-- About this exercise --
Whatever appears in the entries must be given again exactly.

### Records provided ###

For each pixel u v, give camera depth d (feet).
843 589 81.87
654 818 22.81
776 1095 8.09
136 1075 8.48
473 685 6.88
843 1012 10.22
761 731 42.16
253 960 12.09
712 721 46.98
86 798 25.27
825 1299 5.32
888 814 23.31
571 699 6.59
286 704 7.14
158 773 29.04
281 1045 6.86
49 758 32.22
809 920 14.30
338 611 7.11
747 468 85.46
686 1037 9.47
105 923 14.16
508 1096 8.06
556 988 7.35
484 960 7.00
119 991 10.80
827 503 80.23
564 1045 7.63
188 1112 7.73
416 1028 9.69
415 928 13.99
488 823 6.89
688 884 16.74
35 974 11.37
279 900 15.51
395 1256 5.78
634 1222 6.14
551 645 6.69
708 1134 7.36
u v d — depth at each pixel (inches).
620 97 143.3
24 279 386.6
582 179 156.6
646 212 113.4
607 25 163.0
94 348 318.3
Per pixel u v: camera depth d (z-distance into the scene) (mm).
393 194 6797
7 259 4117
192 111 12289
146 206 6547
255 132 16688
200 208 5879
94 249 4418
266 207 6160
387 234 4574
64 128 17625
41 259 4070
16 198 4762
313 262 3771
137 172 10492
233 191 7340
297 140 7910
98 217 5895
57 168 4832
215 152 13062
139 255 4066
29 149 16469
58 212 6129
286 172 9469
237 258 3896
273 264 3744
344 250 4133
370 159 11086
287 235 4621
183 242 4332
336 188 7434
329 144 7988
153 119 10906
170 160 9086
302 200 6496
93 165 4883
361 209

###

-- Response area --
For each pixel u v, give camera depth d (feet).
843 589 81.87
654 818 22.81
776 1095 8.09
136 1075 8.48
473 685 6.88
843 1012 10.22
761 731 42.16
253 960 12.09
712 721 46.98
86 798 25.27
825 1299 5.32
888 814 23.31
571 699 6.59
286 704 7.14
158 773 29.04
281 1045 6.86
49 758 32.22
809 920 14.30
338 611 7.11
747 468 85.46
686 1037 9.47
105 923 14.16
508 1096 8.06
556 988 7.35
484 960 7.00
119 991 10.80
827 503 80.23
564 1045 7.63
188 1112 7.73
416 1028 9.69
415 928 13.99
488 823 6.89
688 884 16.74
35 974 11.37
279 900 15.51
395 1256 5.78
634 1222 6.14
551 645 6.69
708 1134 7.36
u v d — depth at each pixel (inches).
620 97 143.3
24 279 386.6
582 179 156.6
646 212 113.4
607 25 163.0
94 348 318.3
Per pixel u v: camera depth d (z-distance into the scene) (mm).
393 194 6797
7 259 4117
192 111 12289
146 206 6547
255 132 16688
200 208 5879
94 249 4418
266 207 6160
387 234 4574
64 128 17625
41 259 4070
16 198 4762
313 262 3771
137 172 10492
233 191 7340
297 140 7910
98 217 5895
57 168 4832
215 152 13062
139 255 4066
29 149 16469
58 212 6129
286 172 9469
237 258 3896
273 264 3744
344 250 4133
370 159 11086
287 235 4621
183 242 4332
336 188 7434
329 144 7988
153 119 10906
170 160 9086
302 200 6496
93 165 4883
361 209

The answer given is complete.